* _Extrait du document_
Les normes internationales, tout comme les obligations et engagements que les Etats ont pris - que nous avons tous pris - en matière des droits de l’enfant, donnent les principaux éléments qui doivent nous guider sur le rôle de la justice quand elle s’applique aux mineurs.

Le droit international que nous avons élaboré ensemble prévoit que les Etats mettent en place des lois et des autorités spécifiques pour les mineurs. Il prévoit que l’on minimise la privation de liberté. Il prévoit que l’on favorise des alternatives aux châtiments.

Il prévoit également que l’on mette en place une justice adaptée aux enfants et attentive à leur âge. Cela implique la participation de l’enfant, qu'il soit informé de ses droits, qu'il ait un accès approprié à la justice, qu'il soit consulté et entendu dans les procédures le concernant.
Bref le droit international prévoit que nous devons prévenir si nous voulons réellement pouvoir guérir.

En dépit de toutes ces règles que les Etats ont élaborées ensemble, la justice juvénile souffre encore de déficits dans sa mise en œuvre. Elle n'a pas encore elle-même atteint l'âge adulte. Nous devons continuer de la faire évoluer et agir conjointement afin de pallier ces déficits.

* _Données enregistrées_
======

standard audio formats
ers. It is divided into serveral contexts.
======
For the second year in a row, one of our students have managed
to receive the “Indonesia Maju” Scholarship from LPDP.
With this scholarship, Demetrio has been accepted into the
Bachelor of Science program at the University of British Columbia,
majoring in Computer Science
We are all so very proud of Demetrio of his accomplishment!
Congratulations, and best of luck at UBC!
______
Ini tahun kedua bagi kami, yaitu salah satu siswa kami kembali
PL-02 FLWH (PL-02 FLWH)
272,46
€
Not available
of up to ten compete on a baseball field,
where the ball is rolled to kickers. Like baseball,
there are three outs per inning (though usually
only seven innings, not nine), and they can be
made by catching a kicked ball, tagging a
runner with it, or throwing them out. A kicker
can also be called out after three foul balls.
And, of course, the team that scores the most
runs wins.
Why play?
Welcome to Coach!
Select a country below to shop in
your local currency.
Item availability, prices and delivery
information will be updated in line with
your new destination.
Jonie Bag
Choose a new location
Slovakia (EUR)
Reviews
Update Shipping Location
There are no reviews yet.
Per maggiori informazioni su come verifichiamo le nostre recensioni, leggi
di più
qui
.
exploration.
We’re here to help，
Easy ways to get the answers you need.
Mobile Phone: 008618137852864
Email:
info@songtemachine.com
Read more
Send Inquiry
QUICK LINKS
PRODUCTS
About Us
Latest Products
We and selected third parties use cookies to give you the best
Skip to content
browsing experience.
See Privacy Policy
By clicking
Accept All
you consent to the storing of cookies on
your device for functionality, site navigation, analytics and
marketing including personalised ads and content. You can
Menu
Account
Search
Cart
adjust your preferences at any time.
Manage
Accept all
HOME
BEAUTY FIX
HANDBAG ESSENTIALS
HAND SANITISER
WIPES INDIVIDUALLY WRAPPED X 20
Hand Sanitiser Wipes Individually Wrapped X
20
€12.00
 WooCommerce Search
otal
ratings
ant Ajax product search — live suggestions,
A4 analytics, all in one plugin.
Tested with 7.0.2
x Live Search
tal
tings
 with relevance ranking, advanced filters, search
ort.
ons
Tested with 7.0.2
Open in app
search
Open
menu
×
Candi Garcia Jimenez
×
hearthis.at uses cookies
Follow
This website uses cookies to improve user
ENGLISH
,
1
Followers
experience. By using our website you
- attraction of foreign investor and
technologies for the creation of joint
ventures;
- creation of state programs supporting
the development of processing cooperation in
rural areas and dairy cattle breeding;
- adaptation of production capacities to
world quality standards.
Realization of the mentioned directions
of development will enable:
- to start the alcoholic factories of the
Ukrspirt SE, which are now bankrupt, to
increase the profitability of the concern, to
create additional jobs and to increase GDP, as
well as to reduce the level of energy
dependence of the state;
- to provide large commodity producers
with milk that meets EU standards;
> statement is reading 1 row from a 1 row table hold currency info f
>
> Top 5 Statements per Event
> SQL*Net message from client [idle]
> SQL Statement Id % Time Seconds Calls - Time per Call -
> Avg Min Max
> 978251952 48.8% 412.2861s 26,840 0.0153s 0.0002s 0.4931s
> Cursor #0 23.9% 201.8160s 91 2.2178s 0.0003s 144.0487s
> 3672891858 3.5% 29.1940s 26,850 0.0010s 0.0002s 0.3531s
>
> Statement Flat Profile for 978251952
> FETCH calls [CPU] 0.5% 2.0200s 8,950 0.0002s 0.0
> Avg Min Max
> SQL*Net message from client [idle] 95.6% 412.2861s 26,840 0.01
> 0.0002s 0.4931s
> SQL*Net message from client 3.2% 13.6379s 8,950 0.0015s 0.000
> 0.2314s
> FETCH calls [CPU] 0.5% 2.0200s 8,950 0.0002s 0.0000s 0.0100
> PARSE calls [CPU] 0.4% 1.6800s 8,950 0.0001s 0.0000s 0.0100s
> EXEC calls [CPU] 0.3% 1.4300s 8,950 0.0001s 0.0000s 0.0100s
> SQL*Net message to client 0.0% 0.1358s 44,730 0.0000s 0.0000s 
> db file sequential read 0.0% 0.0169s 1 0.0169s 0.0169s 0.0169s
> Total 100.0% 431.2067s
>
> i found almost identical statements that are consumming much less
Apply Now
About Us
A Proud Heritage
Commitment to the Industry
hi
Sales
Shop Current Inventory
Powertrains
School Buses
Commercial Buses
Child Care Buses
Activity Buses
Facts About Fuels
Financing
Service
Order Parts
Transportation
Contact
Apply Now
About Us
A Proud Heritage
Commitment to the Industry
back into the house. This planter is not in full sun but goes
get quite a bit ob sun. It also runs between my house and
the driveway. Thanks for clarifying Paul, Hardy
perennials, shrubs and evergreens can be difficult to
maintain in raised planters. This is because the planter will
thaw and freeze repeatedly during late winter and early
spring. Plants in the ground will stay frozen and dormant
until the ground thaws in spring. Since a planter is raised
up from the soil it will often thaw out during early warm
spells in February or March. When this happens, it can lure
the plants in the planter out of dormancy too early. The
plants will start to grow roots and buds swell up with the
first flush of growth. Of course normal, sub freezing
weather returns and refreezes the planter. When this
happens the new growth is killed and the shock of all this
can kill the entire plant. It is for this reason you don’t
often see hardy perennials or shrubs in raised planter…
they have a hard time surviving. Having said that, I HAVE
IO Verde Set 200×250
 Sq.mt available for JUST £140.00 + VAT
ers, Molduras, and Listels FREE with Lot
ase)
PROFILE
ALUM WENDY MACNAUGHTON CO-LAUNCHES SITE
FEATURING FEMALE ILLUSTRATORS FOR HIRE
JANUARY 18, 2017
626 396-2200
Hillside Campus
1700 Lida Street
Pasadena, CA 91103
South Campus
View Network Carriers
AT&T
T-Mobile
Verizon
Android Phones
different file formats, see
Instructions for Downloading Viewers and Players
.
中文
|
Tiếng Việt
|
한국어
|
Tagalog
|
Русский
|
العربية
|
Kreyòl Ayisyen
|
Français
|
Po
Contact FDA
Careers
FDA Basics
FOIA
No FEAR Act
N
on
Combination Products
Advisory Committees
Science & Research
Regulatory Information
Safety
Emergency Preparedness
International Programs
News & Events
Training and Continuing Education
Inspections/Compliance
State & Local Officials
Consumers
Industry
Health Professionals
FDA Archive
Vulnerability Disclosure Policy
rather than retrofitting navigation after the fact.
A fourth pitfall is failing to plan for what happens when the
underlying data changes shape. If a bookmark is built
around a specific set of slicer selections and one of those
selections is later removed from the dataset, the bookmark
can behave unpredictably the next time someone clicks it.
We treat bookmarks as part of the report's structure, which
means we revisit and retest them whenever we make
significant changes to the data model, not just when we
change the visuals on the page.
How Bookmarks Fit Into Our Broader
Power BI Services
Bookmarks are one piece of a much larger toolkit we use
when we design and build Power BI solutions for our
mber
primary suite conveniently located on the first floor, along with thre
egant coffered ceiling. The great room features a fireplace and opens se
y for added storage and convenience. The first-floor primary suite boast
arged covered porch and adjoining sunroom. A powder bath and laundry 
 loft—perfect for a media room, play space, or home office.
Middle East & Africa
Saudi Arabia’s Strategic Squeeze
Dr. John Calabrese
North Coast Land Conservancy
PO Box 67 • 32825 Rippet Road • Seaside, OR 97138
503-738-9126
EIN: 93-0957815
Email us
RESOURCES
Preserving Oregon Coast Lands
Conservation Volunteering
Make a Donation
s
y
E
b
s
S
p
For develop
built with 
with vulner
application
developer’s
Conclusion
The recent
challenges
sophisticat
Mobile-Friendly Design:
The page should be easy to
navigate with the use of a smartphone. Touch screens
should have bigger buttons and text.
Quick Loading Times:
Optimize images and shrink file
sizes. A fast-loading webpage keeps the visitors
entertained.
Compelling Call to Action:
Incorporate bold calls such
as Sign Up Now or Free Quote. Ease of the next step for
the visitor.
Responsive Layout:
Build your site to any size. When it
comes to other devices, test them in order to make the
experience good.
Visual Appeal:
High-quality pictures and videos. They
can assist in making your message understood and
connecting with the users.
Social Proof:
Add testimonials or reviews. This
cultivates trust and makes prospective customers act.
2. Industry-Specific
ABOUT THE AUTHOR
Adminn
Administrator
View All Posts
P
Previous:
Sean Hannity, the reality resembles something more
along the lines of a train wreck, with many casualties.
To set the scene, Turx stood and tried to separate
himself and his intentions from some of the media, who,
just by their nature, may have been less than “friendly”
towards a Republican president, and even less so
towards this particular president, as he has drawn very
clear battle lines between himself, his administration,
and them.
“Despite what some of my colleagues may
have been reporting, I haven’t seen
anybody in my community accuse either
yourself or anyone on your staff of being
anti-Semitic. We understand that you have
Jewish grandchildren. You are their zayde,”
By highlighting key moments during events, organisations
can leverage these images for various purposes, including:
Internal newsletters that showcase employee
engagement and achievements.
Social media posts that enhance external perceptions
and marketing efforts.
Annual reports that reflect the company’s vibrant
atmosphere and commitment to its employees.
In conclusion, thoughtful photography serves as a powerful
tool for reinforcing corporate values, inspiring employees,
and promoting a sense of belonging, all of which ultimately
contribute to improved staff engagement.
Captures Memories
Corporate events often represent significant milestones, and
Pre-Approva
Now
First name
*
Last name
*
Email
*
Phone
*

* _Consigne_
Dites si chacune de ces affirmations s'accorde avec l'extrait sur la justice des mineurs, en répondant par oui ou par non et en citant mot pour mot le passage décisif : 1. Le droit international prévoit que l'on minimise la privation de liberté. 2. La justice juvénile ne présente plus de déficits dans sa mise en œuvre. 3. L'enfant doit être consulté et entendu dans les procédures le concernant. Les enregistrements n'interviennent en rien ici.

* _Résultat_
1. Oui : « Il prévoit que l’on minimise la privation de liberté. »
2. Non : « la justice juvénile souffre encore de déficits dans sa mise en œuvre »
3. Oui : « qu'il soit consulté et entendu dans les procédures le concernant »